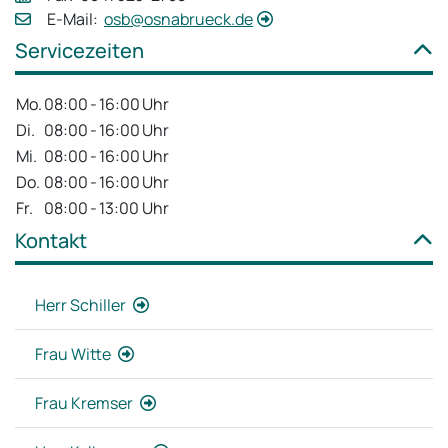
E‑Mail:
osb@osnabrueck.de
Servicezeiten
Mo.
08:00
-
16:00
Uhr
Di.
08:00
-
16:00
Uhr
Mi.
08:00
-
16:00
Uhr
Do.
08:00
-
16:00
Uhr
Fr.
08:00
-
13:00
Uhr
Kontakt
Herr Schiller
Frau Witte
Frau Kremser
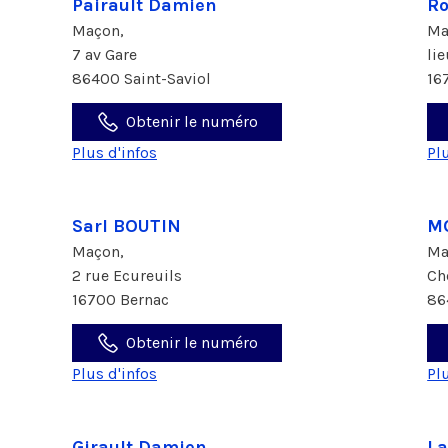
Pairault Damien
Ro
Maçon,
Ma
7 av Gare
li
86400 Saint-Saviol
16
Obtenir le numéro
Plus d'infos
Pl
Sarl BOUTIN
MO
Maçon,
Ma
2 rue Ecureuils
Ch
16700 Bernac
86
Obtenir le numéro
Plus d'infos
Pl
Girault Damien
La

◇ ◇ ◇

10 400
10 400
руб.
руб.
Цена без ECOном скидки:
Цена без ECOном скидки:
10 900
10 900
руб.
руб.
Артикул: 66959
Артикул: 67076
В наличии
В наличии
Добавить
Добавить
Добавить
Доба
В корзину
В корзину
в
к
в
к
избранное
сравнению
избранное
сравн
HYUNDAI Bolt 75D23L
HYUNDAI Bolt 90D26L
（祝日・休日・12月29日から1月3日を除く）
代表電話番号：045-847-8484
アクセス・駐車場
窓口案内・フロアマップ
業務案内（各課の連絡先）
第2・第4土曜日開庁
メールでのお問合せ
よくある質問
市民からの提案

◇ ◇ ◇

Task directions - The answer should be one number, the count of lines in the data that include the string "HYUNDAI".

Your solution - 2